Opinion
October, 1898.
Benjamin Patterson, for appellant.
Samuel C. Herriman, for respondent.
On the first appeal in this action (Wisner v. Osteyee Bros., 23 Misc. 123) we reversed the judgment which had been rendered in favor of the plaintiff on the ground that the justice erred in refusing to allow the defendant to show, as it offered to do, that the plaintiff had received the coupon in bad faith with knowledge of the fact that it had been stolen and without having parted with any value therefor. Upon the second trial the plaintiff again recovered a judgment, from which the appeal now before us has been taken.
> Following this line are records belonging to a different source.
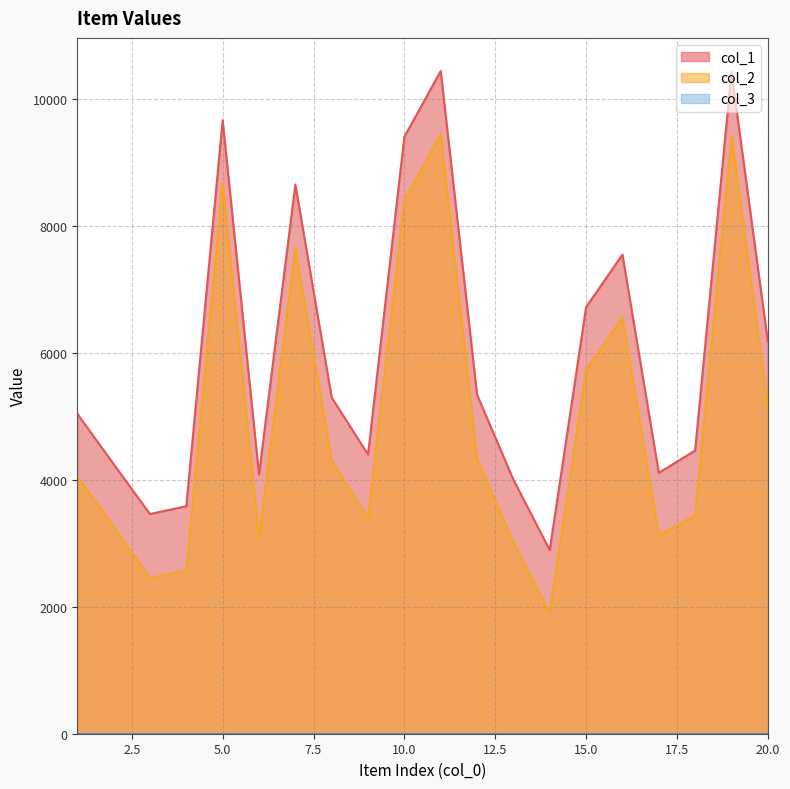

What is the total value across all series at 20?

11356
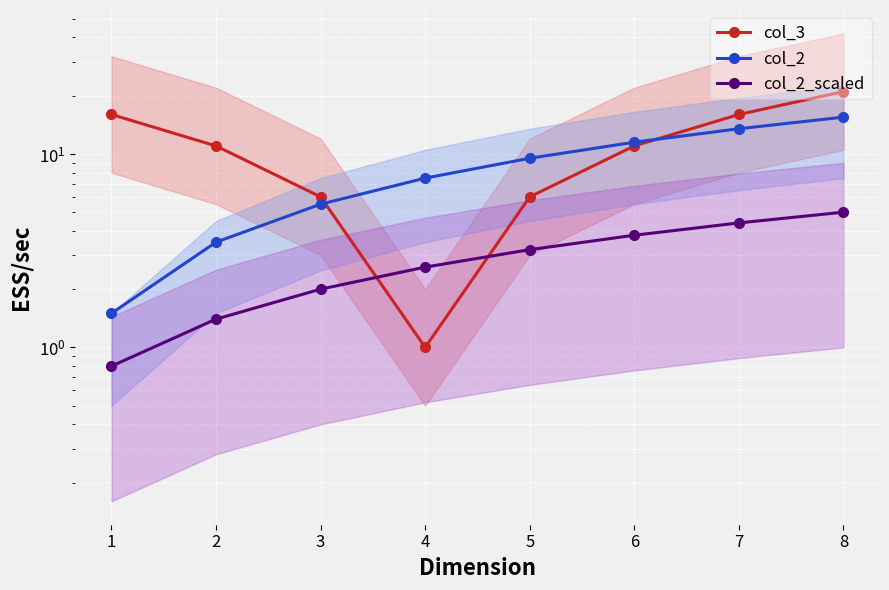

What is the value of the col_2_scaled point at the 1st from the left?

0.8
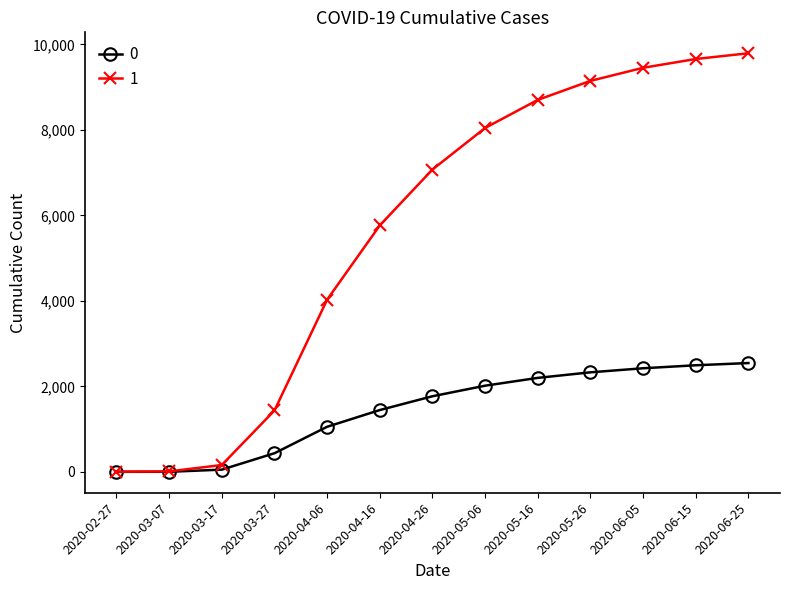

What is the label of the 1st point from the left?

2020-02-27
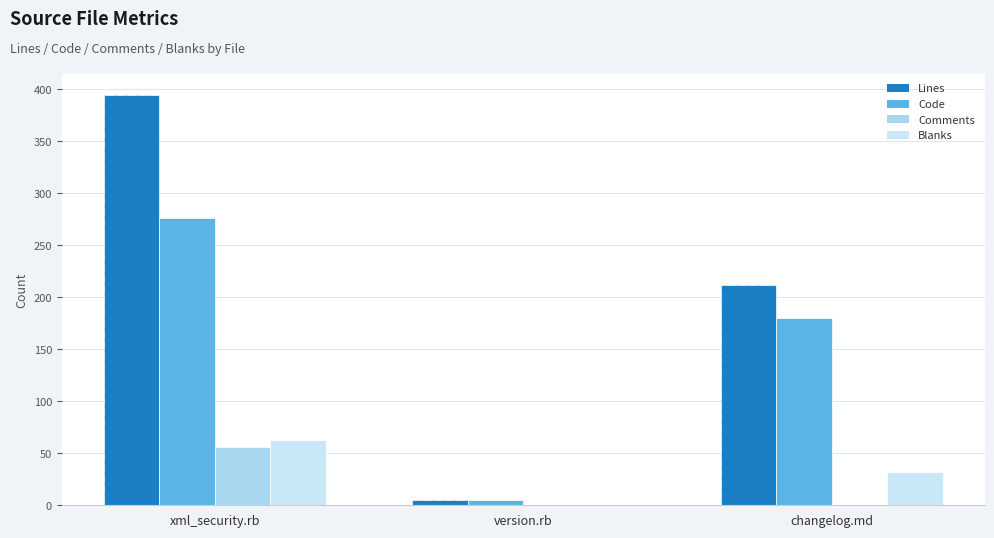

What is the value of the Blanks bar at the 1st from the left?

63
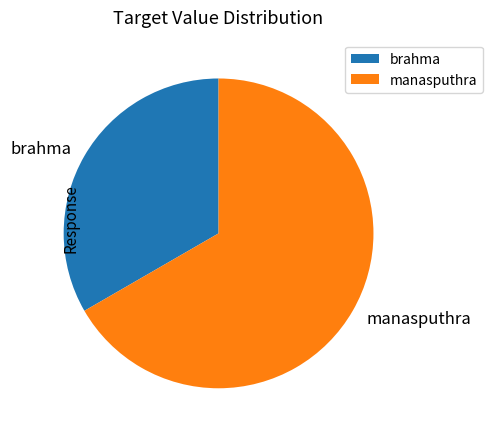

What is the largest slice in the pie chart?

manasputhra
It appears upon an examination of the record that the plaintiff rested after putting in evidence the coupon sued on and having then proved that he acquired it before maturity and that upon a demand made therefor upon the defendant payment thereof was refused. The defendant then offered evidence tending to show that the coupon, together with the bond to which it had been attached, had been placed in the hands of an agent for sale; that the same had not been sold by him, and that it had never received either the bond or any consideration therefor from such agent. The trial justice subsequently on motion of the plaintiff's attorney struck this evidence out on the ground that it had been admitted solely on condition that the defendant should bring home to the plaintiff a knowledge of those facts which he had failed to do. Elsewhere in the case the justice stated that "unless the defendant shows knowledge in the plaintiff of the alleged wrongful possession of this agent of the bond and coupons, it is the opinion of the court that judgment will have to be rendered for the plaintiff." No further evidence was given by the plaintiff with respect to the circumstances under which he came into possession of the bond tending to show that he was a holder in good faith and for value. The court thereupon rendered judgment against the defendant.
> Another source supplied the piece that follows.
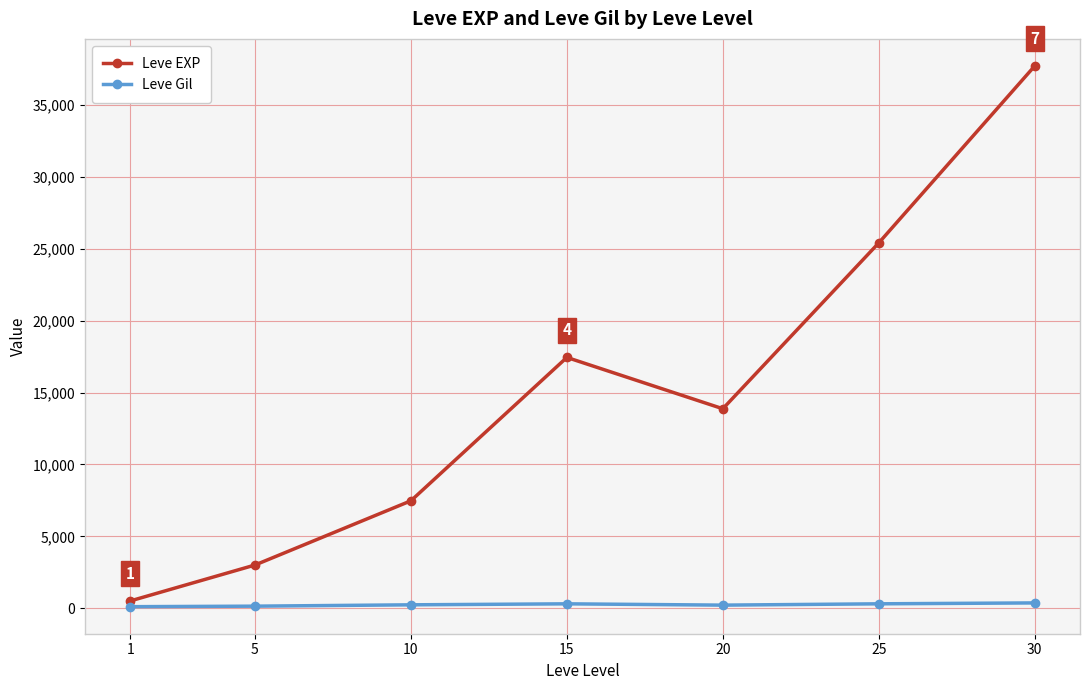

At 25, list the series in order from largest to smallest.

Leve EXP, Leve Gil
The judgment is clearly erroneous. It is well settled that the burden rests upon the plaintiff throughout the entire case of showing that he is a holder in good faith and for value. It is true that when he has put the negotiable paper sued on in evidence there is a presumption in his favor that he is a holder in good faith and for value; in other words, the proof is then sufficient to support a judgment in his favor if no evidence is given by the defendant. But where the defendant goes into his case and shows that the paper has been wrongfully diverted, the presumption upon which the plaintiff was entitled to rely is dispelled, and he must then prove that he acquired the instrument for value and without knowledge of the matters relied upon by the defendant to avoid his liability. American Exchange National Bank v. New York Belting Packing Co., 148 N.Y. 698. The coupon in question was a negotiable instrument, and the rule thus laid down is applicable to it. This rule was entirely ignored in the case at bar. The defendant was subjected to a burden of proof which, by law, did not rest upon it, and a recovery in favor of the plaintiff was allowed upon an entirely untenable theory with respect to his duty in establishing his cause of action. The court erred in striking out the evidence offered on the part of the defendant corporation. It was not for it to show that the plaintiff has notice of the facts on which the defense is predicated when the coupon came into his hands, but having made its proofs in support of the defense set up, it was entitled to rest, and it then became the duty of the plaintiff, in rebuttal, to show how, when and upon what terms he acquired the paper in order to bring himself within the rule, peculiar to negotiable paper which ordinarily renders defenses existing prior to the transfer of the paper unavailing as against a subsequent holder, where the latter makes it appear that he became the owner of such paper before maturity, for value and in good faith, without notice of the defense alleged. It follows that the judgment must be reversed.
GILDERSLEEVE and GIEGERICH, JJ., concur.
Judgment reversed and new trial ordered, with costs to appellant to abide event.